Ar-Men, entre dédain et admiration

S’il y a bien en Bretagne un édifice patrimonial qui spontanément suscite la sympathie, le respect et l’émotion, alors que de manière très paradoxale assez peu de personnes l’ont finalement vu de leurs propres yeux, c’est bien le phare d’Ar-Men, colonne minérale bâtie par l’homme à l’extrémité de la chaussée de Sein, dans le Finistère. Il n’est dès lors pas étonnant de retrouver ce bâtiment porté en bulles, d’abord par le remarquable album de Briec dont l’action se déroule pendant la Seconde Guerre mondiale, puis tout récemment par Emmanuel Lepage, auteur d’une magnifique bande dessinée publiée aux Editions Futuropolis1.

Une superbe proposition graphique.

La première chose qui frappe à la lecture de ce superbe album est en effet la qualité du trait. Il n’y a rien de plus difficile que de croquer la mer, surtout lorsque celle-ci se déchaîne et on se doute que dans une bande dessinée consacrée au phare d’Ar-Men celle-ci est omniprésente, tantôt calme (p.3, 56…), tantôt furieuse (p. 75 et suivantes). Ce sont tant les mouvements des vagues que la gamme chromatique de la mer d’Iroise qui ici sont parfaitement interprétés. Plutôt en effet que de s’essayer vainement à reproduire le mouvement de l’océan, Emmanuel Lepage cherche à transmettre son propre regard sur l’élément. Le choix est non seulement très judicieux mais particulièrement efficace, le résultat justifiant à lui seul que l’on s’intéresse à cet album. Face à une production qui s’attribue souvent de manière inconsidérée la notion de « roman graphique », ce livre rappelle que le 9e art est aussi affaire d’excellence picturale.

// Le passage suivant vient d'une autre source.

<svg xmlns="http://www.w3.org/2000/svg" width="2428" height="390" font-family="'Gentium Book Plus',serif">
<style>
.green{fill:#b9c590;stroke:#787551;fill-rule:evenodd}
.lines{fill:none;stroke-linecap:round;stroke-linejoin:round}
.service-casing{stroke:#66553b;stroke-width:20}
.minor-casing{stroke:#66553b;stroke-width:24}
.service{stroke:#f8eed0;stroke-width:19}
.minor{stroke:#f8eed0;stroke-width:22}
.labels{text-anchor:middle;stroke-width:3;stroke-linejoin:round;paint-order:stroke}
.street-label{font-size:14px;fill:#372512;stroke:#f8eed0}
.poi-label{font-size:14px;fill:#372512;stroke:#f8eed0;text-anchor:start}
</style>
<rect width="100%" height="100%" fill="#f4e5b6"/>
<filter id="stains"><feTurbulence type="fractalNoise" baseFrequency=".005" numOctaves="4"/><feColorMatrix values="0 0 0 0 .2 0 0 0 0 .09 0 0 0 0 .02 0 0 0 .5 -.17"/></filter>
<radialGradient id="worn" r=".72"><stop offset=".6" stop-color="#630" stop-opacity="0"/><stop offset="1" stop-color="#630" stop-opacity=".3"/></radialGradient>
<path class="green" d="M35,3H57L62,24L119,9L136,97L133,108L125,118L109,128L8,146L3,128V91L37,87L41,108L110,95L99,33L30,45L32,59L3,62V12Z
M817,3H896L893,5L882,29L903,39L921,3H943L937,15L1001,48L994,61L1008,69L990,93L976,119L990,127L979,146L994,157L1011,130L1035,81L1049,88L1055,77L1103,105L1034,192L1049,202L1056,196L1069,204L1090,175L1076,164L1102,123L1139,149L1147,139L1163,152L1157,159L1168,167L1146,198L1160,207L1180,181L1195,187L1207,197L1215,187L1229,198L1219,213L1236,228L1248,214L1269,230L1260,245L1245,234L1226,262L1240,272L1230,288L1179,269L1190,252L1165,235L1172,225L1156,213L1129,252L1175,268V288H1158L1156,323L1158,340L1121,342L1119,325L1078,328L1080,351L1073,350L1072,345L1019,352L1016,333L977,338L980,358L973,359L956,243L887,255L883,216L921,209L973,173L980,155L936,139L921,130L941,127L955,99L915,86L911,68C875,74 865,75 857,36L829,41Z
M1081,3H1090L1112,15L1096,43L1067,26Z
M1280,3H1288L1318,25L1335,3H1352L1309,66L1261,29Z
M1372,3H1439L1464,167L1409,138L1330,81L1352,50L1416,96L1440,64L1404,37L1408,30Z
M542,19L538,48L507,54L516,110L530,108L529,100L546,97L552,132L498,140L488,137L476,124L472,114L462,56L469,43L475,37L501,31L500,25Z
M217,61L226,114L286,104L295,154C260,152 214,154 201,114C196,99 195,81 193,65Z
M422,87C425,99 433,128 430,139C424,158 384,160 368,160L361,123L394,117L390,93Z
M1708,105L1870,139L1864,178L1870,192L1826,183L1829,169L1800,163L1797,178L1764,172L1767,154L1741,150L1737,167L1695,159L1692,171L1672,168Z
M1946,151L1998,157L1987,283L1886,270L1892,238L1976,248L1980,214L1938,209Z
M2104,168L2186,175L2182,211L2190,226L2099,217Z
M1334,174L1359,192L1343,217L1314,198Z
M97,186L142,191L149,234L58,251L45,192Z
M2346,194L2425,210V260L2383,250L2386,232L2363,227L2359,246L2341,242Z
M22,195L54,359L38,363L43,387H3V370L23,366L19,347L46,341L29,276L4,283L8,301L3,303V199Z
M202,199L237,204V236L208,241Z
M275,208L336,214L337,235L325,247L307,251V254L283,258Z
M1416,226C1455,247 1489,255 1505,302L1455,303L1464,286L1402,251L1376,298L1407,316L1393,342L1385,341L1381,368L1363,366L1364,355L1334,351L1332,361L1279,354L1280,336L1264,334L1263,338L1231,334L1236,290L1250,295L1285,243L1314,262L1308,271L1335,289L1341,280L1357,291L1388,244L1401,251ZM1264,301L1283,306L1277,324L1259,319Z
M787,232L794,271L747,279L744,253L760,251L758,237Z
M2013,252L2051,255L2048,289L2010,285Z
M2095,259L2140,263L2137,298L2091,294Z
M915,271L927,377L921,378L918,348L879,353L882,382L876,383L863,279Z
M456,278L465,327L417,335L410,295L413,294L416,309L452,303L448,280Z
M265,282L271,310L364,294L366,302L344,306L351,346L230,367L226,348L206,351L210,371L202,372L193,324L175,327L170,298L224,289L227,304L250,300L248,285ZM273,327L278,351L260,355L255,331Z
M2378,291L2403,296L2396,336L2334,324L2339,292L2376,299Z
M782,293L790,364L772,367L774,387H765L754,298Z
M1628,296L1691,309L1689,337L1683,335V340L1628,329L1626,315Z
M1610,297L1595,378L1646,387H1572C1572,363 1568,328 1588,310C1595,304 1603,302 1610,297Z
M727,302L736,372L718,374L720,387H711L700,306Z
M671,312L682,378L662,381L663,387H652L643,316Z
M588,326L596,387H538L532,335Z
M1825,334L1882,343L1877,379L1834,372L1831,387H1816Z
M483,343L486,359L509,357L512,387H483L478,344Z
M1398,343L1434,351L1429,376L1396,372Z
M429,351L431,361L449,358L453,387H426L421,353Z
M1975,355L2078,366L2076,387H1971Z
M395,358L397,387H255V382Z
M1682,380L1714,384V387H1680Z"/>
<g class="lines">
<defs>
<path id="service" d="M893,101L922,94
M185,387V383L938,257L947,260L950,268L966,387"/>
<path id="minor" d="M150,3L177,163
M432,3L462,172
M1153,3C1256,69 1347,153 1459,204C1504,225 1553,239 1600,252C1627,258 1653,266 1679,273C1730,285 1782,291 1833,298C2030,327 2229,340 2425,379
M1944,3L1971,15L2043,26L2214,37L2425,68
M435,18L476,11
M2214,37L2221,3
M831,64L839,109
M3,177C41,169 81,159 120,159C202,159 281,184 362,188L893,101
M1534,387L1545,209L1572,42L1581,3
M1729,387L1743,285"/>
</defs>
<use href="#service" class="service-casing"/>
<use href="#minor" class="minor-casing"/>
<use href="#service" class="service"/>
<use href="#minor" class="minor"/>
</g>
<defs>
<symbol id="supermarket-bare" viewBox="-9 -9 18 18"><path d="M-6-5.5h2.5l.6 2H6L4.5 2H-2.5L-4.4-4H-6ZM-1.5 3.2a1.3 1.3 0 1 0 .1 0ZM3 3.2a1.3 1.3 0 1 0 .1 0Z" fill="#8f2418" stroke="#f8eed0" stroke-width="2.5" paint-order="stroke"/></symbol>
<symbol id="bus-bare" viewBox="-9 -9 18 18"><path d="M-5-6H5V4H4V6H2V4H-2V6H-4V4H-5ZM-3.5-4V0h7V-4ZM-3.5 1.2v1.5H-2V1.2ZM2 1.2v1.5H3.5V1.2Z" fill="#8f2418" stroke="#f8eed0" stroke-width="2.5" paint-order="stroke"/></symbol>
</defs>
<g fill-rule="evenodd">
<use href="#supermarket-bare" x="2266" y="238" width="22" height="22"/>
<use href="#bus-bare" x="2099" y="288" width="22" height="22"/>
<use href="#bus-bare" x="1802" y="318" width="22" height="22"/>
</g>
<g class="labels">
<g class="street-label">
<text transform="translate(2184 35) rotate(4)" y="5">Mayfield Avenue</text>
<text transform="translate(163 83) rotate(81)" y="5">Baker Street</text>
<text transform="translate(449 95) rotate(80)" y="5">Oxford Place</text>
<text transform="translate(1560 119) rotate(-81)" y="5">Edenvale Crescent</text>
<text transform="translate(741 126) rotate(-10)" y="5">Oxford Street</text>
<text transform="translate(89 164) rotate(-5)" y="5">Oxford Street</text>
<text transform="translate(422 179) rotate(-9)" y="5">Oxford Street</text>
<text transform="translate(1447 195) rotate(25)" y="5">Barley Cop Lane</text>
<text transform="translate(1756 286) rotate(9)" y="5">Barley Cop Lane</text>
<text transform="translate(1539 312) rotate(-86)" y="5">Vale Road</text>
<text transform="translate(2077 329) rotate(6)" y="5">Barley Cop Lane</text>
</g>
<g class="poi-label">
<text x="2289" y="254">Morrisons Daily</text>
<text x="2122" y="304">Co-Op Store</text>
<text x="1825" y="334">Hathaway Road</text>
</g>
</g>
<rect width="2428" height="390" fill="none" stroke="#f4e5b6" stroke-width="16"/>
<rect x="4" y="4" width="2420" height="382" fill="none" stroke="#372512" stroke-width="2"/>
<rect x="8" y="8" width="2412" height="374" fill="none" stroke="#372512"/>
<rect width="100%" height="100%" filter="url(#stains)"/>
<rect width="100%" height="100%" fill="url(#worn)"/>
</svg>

La bande dessinée est également constituée  d’histoires, de récits, et l’optique choisie par cet album est radicalement différente de celle privilégiée par Briec. Là où Ar-Men ne constituait en effet « que  le splendide décor d’une intrigue se déroulant pendant la Seconde Guerre mondiale, l’édifice est sous la plume d’Emmanuel Lepage le véritable héros du volume. C’est bien l’histoire de ce phare qui ici est exposée, des temps héroïques de la construction au XIXe siècle à la déchéance du XXIe en passant par de multiples tempêtes et naufrages ainsi que, bien entendu, l’incendie qui le frappe en 1923.

Certes, proximité de Sein oblige, la séquence 1940-1944 est évoquée par l’intermédiaire de l’épopée de la France Libre (p. 73 et suivantes). Précisons d’ailleurs que les ressorts de l’engagement de ces Sénans sont évoqués avec une grande justesse, le poids de la pression sociale propre aux sociétés insulaires étant ici déterminant (p. 74) pour expliquer cet engagement collectif. Pour autant, le propos ne se limite pas à la monographie d’un lieu, aussi évocateur et passionnant soit-il. C’est bien le rapport qu’entretient la France à la mer, et au patrimoine maritime, qui est au cœur de l’album. Si la construction d’Ar-Men débute au IInd Empire, non sans une certaine opposition de la population locale qui craint pour son droit de naufrage (p. 50), les moyens sont limités (p. 52 et suivantes) et les travaux traînent en longueur, signe évident d’un manque d’intérêt de la part des pouvoirs publics. Là n’est d’ailleurs pas un cas exceptionnel et on se rappelle de l’inauguration absolument anonyme du phare voisin de la Vierge. Le contraste avec l’opiniâtreté et l’abnégation sans faille des gardiens des lieux n’en est que plus impressionnante.

Un trait qui enchante et force le respect.

Mais, histoire d’Ar-Men en bande dessinée, cet album d’Emmanuel Lepage est également une œuvre qui doit être resituée dans son contexte, c’est-à-dire celui d’une période qui du fait de l’automatisation des phares en mer conduit à un délabrement de ces édifices patrimoniaux singuliers, puisque cachés au regard de la plupart des touristes (p. 89), cette espèce restant quoi qu’on en dise éminemment terrienne. Et c’est finalement ce dédain à l’endroit de ces bâtisses aussi puissamment symboliques qu’évocatrices que dénonce l’auteur, propos auquel nous ne pouvons bien entendu que souscrire.

Erwan LE GALL

LEPAGE, Emmanuel, Ar-Men, Paris, Futuropolis, 2017.

 

 

1 LEPAGE, Emmanuel, Ar-Men, Paris, Futuropolis, 2017.